▶ **JOB**
Your answer should restate each line of the data below word for word.

▶ **Collected data**
****************************************

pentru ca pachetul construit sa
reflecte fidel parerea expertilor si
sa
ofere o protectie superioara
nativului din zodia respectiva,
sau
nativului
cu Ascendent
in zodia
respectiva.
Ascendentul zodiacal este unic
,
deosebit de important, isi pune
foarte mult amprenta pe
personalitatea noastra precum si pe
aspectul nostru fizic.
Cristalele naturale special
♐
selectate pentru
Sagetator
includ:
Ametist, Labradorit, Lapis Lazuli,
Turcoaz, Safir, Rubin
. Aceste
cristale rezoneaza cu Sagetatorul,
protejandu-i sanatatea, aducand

****************************************

▶ **ANSWER TO THE EXERCISE**
pentru ca pachetul construit sa
reflecte fidel parerea expertilor si
sa
ofere o protectie superioara
nativului din zodia respectiva,
sau
nativului
cu Ascendent
in zodia
respectiva.
Ascendentul zodiacal este unic
,
deosebit de important, isi pune
foarte mult amprenta pe
personalitatea noastra precum si pe
aspectul nostru fizic.
Cristalele naturale special
♐
selectate pentru
Sagetator
includ:
Ametist, Labradorit, Lapis Lazuli,
Turcoaz, Safir, Rubin
. Aceste
cristale rezoneaza cu Sagetatorul,
protejandu-i sanatatea, aducand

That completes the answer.